Pilot scaling is effective, according to Welch, when equipment, operations, and support activities (e.g. analytics) between two subsequent stages match. When they don’t the mismatches must be identified and/or controlled. Exploiting non-GMP processes when applicable is a critical aspect of the company’s strategy.
“We scale up to 200 liters for non-GMP production before transferring to GMP,” Welch explains. “It’s far less expensive to run such initial scale up in a non-regulated environment, then to transfer the process scale-to-scale to GMP, or even to scale up to tenfold in GMP. This decreases the number of runs in suite, saves time, and greatly reduces the risk of technology and knowledge transfer. There’s a lot of benefit to scaling up during development.”

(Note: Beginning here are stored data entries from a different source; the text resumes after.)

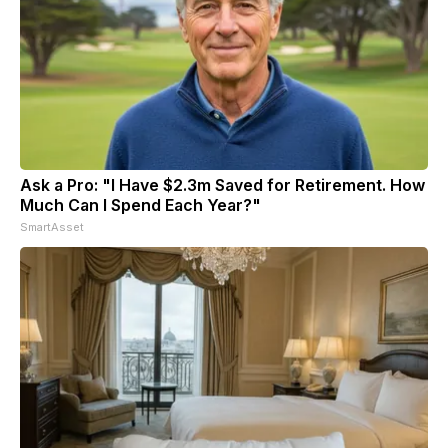
Ask a Pro: "I Have $2.3m Saved for Retirement. How
Much Can I Spend Each Year?"
SmartAsset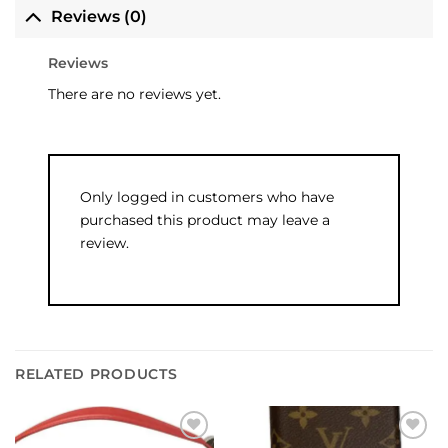
Reviews (0)
Reviews
There are no reviews yet.
Only logged in customers who have
purchased this product may leave a
review.
RELATED PRODUCTS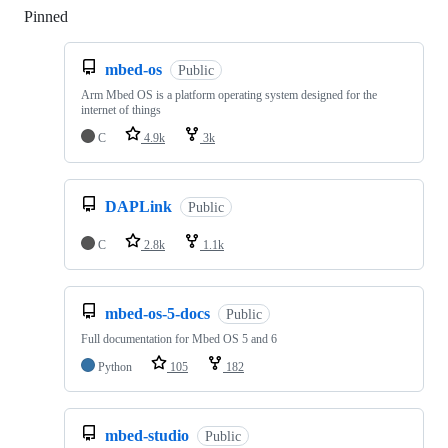
Pinned
Loading
mbed-os
Public
Arm Mbed OS is a platform operating system designed for the
internet of things
C
4.9k
3k
DAPLink
Public
C
2.8k
1.1k
mbed-os-5-docs
Public
Full documentation for Mbed OS 5 and 6
Python
105
182
mbed-studio
Public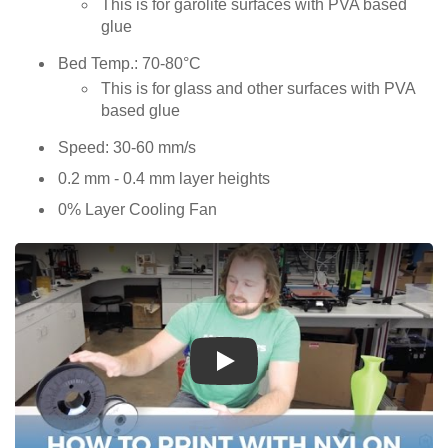
This is for garolite surfaces with PVA based
glue
Bed Temp.: 70-80°C
This is for glass and other surfaces with PVA
based glue
Speed: 30-60 mm/s
0.2 mm - 0.4 mm layer heights
0% Layer Cooling Fan
Play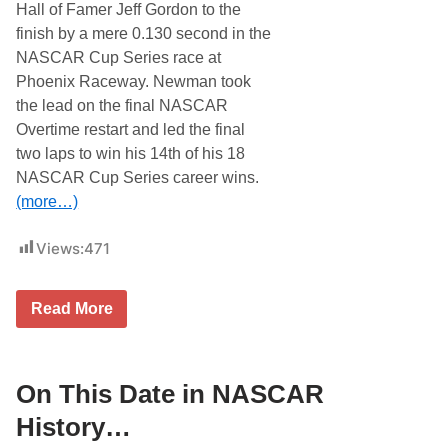
R
Hall of Famer Jeff Gordon to the
H
finish by a mere 0.130 second in the
i
s
NASCAR Cup Series race at
t
Phoenix Raceway. Newman took
o
r
the lead on the final NASCAR
y
Overtime restart and led the final
…
two laps to win his 14th of his 18
NASCAR Cup Series career wins.
(more…)
Views:
471
O
Read More
n
T
h
i
s
On This Date in NASCAR
D
a
History…
t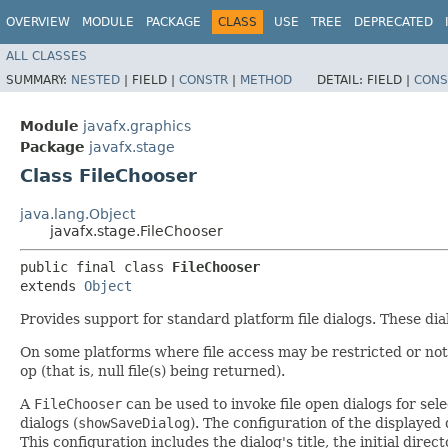
OVERVIEW
MODULE
PACKAGE
CLASS
USE
TREE
DEPRECATED
ALL CLASSES
SUMMARY:
NESTED
|
FIELD |
CONSTR
|
METHOD
DETAIL:
FIELD |
CONS
Module
javafx.graphics
Package
javafx.stage
Class FileChooser
java.lang.Object
javafx.stage.FileChooser
public final class 
FileChooser
extends 
Object
Provides support for standard platform file dialogs. These di
On some platforms where file access may be restricted or not 
op (that is, null file(s) being returned).
A
FileChooser
can be used to invoke file open dialogs for selec
dialogs (
showSaveDialog
). The configuration of the displayed 
This configuration includes the dialog's title, the initial dire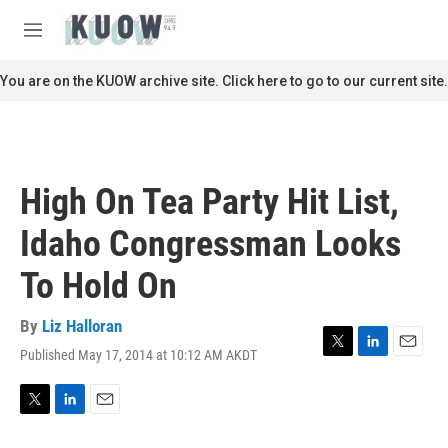
Skip to main content
S
e
M
a
e
r
n
You are on the KUOW archive site. Click here to go to our current site.
c
u
h
u
e
r
High On Tea Party Hit List,
y
Idaho Congressman Looks
To Hold On
By
Liz Halloran
Published May 17, 2014 at 10:12 AM AKDT
T
L
E
w
i
m
i
n
a
t
k
i
T
L
E
t
e
l
w
i
m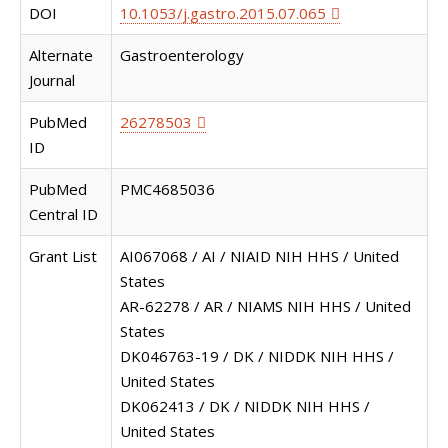
DOI
10.1053/j.gastro.2015.07.065
Alternate
Gastroenterology
Journal
PubMed
26278503
ID
PubMed
PMC4685036
Central ID
Grant List
AI067068 / AI / NIAID NIH HHS / United
States
AR-62278 / AR / NIAMS NIH HHS / United
States
DK046763-19 / DK / NIDDK NIH HHS /
United States
DK062413 / DK / NIDDK NIH HHS /
United States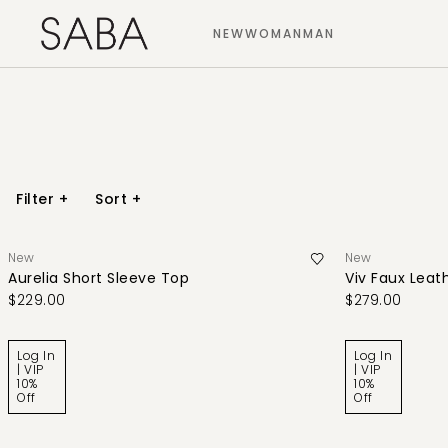
NEW
WOMAN
MAN
Filter
+
Sort
+
New
New
Aurelia Short Sleeve Top
Viv Faux Leath
$229.00
$279.00
Log In
Log In
| VIP
| VIP
10%
10%
Off
Off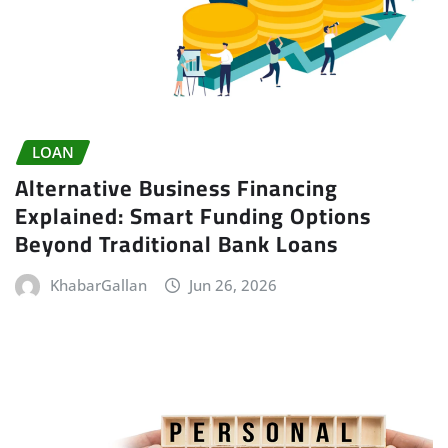
LOAN
Alternative Business Financing
Explained: Smart Funding Options
Beyond Traditional Bank Loans
KhabarGallan
Jun 26, 2026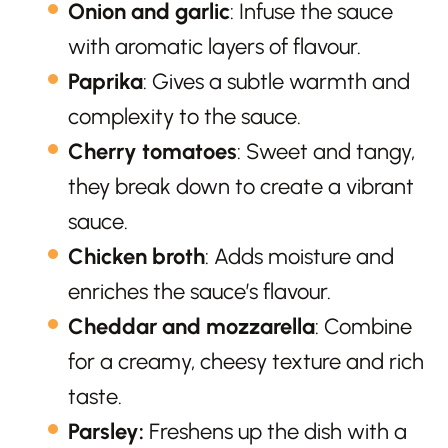
Onion and garlic
: Infuse the sauce
with aromatic layers of flavour.
Paprika
: Gives a subtle warmth and
complexity to the sauce.
Cherry tomatoes
: Sweet and tangy,
they break down to create a vibrant
sauce.
Chicken broth
: Adds moisture and
enriches the sauce’s flavour.
Cheddar and mozzarella
: Combine
for a creamy, cheesy texture and rich
taste.
Parsley:
Freshens up the dish with a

The roughly tenfold protein titer improvements observed during the last 15 years have altered the significance of scaleup, to the point where what was an investigational batch years ago may now produce as much material as production-scale batches did at the turn of the millennium. Yet this yield bonanza does not affect either the role or significance of “pilot plant,” according to Welch. The protein produced is used for preclinical studies and basic characterization, and the process knowledge gained is invaluable. “The only change I can see is that there’s a different end-volume target. There’s a great benefit in not needing to model a 40,000-liter bioreactor, either in development or at the pilot scale.”
The implications carry over for downstream operations as well. While it is generally easier to work with columns with diameters less than 1 meter, highly concentrated feedstreams can present their own unique challenges.